Finalement, SYRIZA a trouvé une certaine paix interne seulement
après le départ en 2010 de l’aile social-démocrate de Synaspismos (qui a
donné naissance à la Gauche Démocrate) et l’éloignement de son
ex-président Alecos Alavanos qui après avoir « intronisé » son poulain
Alexis Tsipras est devenu son ennemi juré. Désormais, la ligne politique
de la Coalition était plus claire (et plus à gauche), tandis que son
jeune leader Alexis Tsipras installait son autorité et cumulait les
premiers succès qui allaient donner à une SYRIZA de plus en plus
radicalisé la crédibilité nécessaire pour qu’il puisse profiter des
circonstances exceptionnelles créées pas la crise de la dette. SYRIZA
était maintenant prête à assumer le rôle de la formation politique qui
pourrait incarner le mieux les espoirs et les attentes des pans entiers
de la société grecque en révolte contre les politiques d’austérité, la
Troïka, les partis bourgeois et le système capitaliste lui-même !
Alexis Tsipras
La leçon à tirer de cette histoire presque exemplaire est
évidente : tout compte fait, il s’agit d’une réussite que seuls des
sectaires impénitents (et dieu merci, en Grèce il y en a beaucoup)
pourraient nier! Cependant, l’histoire de SYRIZA est loin d’être
terminée, et les choses sérieuses viennent seulement de commencer. En
somme, le bilan actuel ne peut être que provisoire. Cependant, malheur à
celui qui ne le fera pas au nom de la faute grave et de la « trahison »
de SYRIZA qu’il attend impatiemment pour pouvoir enfin dire : « Moi, je
l’avais prévu ». Non, ce bilan même provisoire et inachevé doit être
fait car, par les temps (durs) qui courent, on ne peut pas se permettre
le luxe, dans la gauche radicale européenne, de ne pas profiter des
expériences, des succès et des échecs d’autrui.
Formation politique au programme caractérisé en permanence par un…
flou artistique, la Coalition de la Gauche Radicale a presque toujours
balancé entre le réformisme de gauche et un anticapitalisme conséquent.
D’ailleurs, elle a peut-être tiré sa force de cette éternelle
oscillation.
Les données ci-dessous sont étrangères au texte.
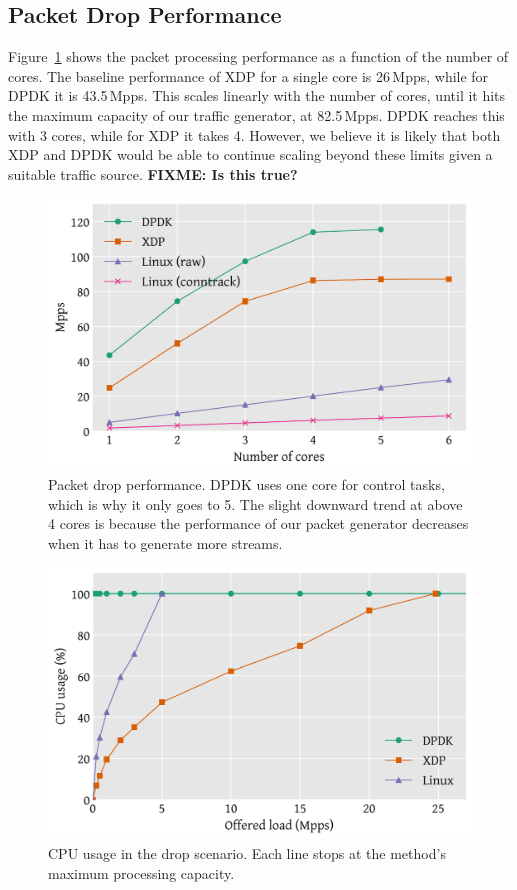 \documentclass[10pt,sigconf]{acmart}
\begin{document}
\subsection{Packet Drop Performance}
\label{sec:basel-pack-proc}
Figure~\ref{fig:drop-test} shows the packet processing performance as a function
of the number of cores. The baseline performance of XDP for a single core is
26\,Mpps, while for DPDK it is 43.5\,Mpps. This scales linearly with the number
of cores, until it hits the maximum capacity of our traffic generator, at
82.5\,Mpps. DPDK reaches this with 3 cores, while for XDP it takes 4. However,
we believe it is likely that both XDP and DPDK would be able to continue scaling
beyond these limits given a suitable traffic source. \textbf{FIXME: Is this
  true?}

\begin{figure}[t]
\centering
\includegraphics[width=\linewidth]{figures/drop-test.pdf}
\caption{\label{fig:drop-test} Packet drop performance. DPDK uses one core for
  control tasks, which is why it only goes to 5. The slight downward trend at
  above 4 cores is because the performance of our packet generator decreases
  when it has to generate more streams.}
\end{figure}

\begin{figure}[t]
\centering
\includegraphics[width=\linewidth]{figures/drop-cpu.pdf}
\caption{\label{fig:drop-cpu} CPU usage in the drop scenario. Each line stops at
the method's maximum processing capacity.}
\end{figure}
\end{document}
Pourtant, il faut être clair : ce qui a pu fonctionner
plutôt positivement dans des périodes « normales », pourrait devenir un
handicap sinon un boomerang dans des périodes de crise aigüe et
d’exacerbation de l’affrontement de classe. En termes plus simples,
SYRIZA, qui vient de réussir magistralement sa percée, se trouve en
l’espace de quelques semaines ( !), transformée de petit parti
minoritaire dans une gauche grecque déjà minoritaire, à un parti
dominant aux prétentions gouvernementales. Et tout ça pas dans n’importe
quel pays et à n’importe quelle période historique, mais dans cette
Grèce « laboratoire » et cas/test pour cette Europe de l’austérité en
crise de nerfs…
Le changement d’échelle est si abrupt qu’il peut donner le vertige.
Étant devenue en un temps record l’épouvantail des grands et l’espoir
des petits et des sans-voix en Grèce et même à travers l’Europe, SYRIZA
est appelée maintenant à assumer des tâches gigantesques et carrément
historiques pour lesquelles elle n’est préparée ni politiquement ni
organisationnellement. Alors, que faire ? La réponse doit être claire et
catégorique : Mais, tout simplement aider SYRIZA ! Par
tous les moyens. Et tout d’abord, ne pas la laisser seule. Tant en Grèce
qu’en Europe. En termes simples, faire le contraire de ce que font ceux
qui ne combinent pas leurs critiques à SYRIZA avec la solidarité et
même le soutien à SYRIZA face à l’ennemi de classe commun. Soutien
peut-être critique mais… soutien quand même ! Et pas demain, mais
aujourd’hui. Car, au-delà des divergences tactiques ou autres, le
combat que mène actuellement SYRIZA est de fait notre combat, le combat
de nous tous. Et s’en abstenir équivaut à non-assistance à personne en
danger. Ou plutôt à des populations et des pays entiers en danger !...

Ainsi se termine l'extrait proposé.